===== Data for this exercise

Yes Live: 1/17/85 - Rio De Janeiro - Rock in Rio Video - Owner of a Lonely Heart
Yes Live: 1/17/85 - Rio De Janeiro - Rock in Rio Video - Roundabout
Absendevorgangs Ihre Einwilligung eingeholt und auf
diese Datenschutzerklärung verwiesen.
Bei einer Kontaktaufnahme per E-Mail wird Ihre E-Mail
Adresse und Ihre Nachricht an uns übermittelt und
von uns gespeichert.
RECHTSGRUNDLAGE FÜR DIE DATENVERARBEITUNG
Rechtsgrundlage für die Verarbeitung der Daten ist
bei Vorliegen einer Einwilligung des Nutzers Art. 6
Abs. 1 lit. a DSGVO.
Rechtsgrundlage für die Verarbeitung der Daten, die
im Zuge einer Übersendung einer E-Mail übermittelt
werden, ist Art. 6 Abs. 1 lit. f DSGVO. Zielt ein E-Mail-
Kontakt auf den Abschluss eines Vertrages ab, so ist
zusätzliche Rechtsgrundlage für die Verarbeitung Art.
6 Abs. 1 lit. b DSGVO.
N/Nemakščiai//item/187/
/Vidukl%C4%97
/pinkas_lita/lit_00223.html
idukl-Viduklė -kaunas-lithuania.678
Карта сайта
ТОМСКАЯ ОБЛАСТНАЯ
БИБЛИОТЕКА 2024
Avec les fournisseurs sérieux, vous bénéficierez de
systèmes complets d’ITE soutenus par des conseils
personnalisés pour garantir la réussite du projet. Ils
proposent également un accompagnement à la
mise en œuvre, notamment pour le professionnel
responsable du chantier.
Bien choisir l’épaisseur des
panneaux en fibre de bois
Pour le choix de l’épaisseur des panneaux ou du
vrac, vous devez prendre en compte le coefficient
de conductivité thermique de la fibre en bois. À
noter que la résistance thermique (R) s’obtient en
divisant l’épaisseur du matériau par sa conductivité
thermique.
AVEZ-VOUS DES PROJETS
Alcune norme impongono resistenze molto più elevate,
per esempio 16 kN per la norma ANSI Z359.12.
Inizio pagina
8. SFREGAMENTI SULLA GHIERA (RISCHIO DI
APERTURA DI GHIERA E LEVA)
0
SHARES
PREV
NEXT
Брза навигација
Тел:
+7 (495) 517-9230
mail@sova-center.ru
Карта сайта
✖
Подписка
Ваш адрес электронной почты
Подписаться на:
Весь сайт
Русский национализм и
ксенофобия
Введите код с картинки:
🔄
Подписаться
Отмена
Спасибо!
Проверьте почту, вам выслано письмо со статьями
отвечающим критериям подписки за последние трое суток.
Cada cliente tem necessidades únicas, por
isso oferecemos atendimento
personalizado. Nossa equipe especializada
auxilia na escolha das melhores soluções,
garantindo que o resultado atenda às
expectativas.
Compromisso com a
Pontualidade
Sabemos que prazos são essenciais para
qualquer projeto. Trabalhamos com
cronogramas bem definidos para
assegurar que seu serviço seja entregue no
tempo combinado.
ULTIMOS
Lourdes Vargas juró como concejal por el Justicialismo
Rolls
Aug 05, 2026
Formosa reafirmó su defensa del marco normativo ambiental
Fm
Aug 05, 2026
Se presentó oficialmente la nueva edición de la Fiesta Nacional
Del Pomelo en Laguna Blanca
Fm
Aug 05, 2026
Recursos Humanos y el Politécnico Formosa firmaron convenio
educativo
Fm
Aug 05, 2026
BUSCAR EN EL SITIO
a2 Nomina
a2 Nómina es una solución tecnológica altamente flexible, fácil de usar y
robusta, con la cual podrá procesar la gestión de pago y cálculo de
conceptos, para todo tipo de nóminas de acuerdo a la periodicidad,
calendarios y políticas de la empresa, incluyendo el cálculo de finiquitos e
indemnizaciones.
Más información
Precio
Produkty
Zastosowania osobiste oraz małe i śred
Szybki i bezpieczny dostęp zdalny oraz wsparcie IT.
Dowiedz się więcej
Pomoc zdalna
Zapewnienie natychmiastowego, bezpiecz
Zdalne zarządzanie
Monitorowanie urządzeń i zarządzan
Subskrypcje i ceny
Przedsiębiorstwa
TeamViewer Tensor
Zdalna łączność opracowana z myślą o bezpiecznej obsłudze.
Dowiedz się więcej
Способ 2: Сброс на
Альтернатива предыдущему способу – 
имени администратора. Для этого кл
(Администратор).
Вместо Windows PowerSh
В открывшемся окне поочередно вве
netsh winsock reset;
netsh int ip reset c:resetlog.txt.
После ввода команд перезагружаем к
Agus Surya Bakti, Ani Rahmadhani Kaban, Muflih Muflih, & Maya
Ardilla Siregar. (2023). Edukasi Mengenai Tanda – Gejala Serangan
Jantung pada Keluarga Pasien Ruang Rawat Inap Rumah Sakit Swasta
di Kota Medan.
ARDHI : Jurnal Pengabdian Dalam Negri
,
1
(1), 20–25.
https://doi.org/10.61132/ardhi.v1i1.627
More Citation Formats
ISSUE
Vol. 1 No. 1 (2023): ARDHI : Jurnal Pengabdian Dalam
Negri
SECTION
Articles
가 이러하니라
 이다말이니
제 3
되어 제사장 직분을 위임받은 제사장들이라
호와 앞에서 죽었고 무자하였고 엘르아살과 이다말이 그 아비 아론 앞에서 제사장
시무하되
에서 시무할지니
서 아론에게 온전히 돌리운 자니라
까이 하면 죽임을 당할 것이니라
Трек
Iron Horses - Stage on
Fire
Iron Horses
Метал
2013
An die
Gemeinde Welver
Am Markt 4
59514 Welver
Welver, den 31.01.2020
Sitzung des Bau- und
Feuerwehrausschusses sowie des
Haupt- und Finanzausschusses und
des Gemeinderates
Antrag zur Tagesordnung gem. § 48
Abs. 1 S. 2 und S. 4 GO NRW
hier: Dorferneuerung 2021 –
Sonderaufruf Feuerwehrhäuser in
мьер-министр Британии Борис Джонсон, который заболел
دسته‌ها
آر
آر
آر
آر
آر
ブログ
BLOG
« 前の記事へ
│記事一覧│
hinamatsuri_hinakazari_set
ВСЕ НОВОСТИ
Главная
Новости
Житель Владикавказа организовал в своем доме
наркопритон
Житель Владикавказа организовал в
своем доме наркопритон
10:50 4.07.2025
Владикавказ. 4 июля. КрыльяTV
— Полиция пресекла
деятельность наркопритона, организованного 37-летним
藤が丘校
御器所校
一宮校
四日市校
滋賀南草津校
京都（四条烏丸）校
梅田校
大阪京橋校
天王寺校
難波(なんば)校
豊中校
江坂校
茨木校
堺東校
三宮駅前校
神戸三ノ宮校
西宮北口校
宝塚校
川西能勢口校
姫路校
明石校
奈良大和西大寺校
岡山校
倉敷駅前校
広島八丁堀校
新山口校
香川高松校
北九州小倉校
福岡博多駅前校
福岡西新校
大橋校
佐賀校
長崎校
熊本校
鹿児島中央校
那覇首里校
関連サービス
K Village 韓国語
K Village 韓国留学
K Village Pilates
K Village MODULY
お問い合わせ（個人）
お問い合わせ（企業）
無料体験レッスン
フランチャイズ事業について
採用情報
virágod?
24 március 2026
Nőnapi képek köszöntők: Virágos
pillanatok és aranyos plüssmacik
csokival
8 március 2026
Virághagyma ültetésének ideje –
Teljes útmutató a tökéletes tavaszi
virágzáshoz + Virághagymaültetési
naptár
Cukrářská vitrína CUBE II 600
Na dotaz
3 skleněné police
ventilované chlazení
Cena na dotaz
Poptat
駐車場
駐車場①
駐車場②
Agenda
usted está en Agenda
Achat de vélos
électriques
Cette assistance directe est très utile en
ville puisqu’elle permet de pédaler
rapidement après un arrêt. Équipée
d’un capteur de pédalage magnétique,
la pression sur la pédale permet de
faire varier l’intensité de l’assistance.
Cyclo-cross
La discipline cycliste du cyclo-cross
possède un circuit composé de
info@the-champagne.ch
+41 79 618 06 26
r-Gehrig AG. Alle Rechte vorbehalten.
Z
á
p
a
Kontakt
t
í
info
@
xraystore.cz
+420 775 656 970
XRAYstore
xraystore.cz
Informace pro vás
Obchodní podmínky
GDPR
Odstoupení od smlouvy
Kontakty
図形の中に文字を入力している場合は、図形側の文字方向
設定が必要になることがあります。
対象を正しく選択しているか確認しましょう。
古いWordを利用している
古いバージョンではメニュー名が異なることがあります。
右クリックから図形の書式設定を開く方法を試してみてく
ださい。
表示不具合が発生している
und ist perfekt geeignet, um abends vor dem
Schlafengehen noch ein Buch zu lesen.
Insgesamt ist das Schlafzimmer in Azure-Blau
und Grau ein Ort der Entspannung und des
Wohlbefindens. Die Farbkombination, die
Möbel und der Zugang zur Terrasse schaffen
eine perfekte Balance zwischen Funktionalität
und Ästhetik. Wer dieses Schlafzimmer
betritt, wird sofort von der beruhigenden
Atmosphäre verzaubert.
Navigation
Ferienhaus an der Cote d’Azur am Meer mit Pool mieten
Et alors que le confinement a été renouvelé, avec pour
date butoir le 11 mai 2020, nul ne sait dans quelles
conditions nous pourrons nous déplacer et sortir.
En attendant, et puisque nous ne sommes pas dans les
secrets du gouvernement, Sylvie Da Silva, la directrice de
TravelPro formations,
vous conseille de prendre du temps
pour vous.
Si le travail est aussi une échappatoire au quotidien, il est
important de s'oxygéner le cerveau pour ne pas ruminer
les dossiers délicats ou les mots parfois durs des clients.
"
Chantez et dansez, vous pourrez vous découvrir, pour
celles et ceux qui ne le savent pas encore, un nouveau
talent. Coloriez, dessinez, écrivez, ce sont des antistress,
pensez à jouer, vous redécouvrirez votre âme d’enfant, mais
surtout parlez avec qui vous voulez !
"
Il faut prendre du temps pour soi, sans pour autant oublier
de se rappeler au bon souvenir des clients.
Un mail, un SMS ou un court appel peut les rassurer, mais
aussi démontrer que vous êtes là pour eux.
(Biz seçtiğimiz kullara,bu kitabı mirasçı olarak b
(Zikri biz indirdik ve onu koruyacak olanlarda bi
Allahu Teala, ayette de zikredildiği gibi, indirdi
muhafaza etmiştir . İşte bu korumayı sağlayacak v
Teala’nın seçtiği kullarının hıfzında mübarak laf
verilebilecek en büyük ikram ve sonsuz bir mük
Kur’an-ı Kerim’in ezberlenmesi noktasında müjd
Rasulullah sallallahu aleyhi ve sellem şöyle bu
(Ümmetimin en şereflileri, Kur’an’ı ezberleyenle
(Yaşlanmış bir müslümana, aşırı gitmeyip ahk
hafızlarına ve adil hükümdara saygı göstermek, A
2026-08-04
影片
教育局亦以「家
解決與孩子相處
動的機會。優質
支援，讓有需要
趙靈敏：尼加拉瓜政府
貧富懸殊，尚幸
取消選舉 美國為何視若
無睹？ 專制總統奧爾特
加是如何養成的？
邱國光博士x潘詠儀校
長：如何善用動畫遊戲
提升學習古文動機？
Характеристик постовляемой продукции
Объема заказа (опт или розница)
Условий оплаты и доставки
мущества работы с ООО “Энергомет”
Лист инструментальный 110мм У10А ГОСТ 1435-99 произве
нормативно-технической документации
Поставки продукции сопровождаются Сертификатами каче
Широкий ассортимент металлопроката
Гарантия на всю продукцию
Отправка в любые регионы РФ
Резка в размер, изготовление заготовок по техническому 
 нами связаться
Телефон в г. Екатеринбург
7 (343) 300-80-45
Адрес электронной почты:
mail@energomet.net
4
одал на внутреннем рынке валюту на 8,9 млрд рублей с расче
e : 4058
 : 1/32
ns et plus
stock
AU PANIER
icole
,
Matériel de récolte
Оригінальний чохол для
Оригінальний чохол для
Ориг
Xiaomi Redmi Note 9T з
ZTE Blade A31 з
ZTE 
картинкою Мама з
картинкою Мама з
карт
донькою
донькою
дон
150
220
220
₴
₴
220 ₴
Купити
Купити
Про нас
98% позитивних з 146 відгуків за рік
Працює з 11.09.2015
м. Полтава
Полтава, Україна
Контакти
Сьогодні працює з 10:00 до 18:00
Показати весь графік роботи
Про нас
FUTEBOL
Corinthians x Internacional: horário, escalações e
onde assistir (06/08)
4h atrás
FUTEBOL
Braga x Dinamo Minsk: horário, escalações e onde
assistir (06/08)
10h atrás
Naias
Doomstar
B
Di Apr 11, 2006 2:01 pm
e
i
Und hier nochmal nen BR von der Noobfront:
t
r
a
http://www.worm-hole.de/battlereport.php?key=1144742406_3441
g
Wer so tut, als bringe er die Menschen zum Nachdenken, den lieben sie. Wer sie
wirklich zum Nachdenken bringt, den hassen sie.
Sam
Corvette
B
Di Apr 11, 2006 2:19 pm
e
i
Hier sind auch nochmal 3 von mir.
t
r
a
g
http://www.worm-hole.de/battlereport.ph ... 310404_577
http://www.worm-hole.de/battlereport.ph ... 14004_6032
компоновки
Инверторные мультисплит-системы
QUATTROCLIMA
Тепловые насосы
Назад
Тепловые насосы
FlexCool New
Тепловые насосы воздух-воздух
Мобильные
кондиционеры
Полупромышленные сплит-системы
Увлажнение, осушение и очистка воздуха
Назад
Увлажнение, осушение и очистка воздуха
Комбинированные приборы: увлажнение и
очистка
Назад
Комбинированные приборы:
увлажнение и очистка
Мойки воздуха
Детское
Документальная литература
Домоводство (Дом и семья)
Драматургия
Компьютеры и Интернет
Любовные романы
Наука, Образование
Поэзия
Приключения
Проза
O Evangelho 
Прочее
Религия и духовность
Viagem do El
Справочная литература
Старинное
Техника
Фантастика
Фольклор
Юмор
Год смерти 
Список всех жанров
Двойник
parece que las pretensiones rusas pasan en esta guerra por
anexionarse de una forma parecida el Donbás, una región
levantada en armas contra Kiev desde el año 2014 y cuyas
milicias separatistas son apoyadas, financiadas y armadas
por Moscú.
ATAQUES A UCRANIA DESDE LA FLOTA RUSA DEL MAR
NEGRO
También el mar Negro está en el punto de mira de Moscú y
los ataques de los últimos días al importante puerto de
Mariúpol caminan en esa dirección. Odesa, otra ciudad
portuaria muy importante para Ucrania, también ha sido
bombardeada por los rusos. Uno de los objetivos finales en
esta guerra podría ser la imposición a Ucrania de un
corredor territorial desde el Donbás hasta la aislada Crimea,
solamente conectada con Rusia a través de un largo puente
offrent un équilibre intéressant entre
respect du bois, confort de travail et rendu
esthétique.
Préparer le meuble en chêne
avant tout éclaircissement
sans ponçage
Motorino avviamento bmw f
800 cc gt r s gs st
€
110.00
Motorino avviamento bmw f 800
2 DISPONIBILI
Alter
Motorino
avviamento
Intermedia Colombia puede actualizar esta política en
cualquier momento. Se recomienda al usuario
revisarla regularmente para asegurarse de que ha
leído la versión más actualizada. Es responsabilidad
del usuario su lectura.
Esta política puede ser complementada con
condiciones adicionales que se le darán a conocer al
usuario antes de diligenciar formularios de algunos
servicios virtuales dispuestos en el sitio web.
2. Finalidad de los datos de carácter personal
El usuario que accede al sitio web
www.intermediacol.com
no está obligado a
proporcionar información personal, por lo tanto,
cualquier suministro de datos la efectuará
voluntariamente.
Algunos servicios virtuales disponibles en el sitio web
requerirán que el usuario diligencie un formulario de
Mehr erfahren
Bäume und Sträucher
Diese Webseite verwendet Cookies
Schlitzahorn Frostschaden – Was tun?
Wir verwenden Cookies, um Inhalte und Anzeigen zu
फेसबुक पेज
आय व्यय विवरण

==========

What you should do - Set down, word for word, each line from the top of the records above through the line with "Bei einer Kontaktaufnahme".

Your response -
Yes Live: 1/17/85 - Rio De Janeiro - Rock in Rio Video - Owner of a Lonely Heart
Yes Live: 1/17/85 - Rio De Janeiro - Rock in Rio Video - Roundabout
Absendevorgangs Ihre Einwilligung eingeholt und auf
diese Datenschutzerklärung verwiesen.
Bei einer Kontaktaufnahme per E-Mail wird Ihre E-Mail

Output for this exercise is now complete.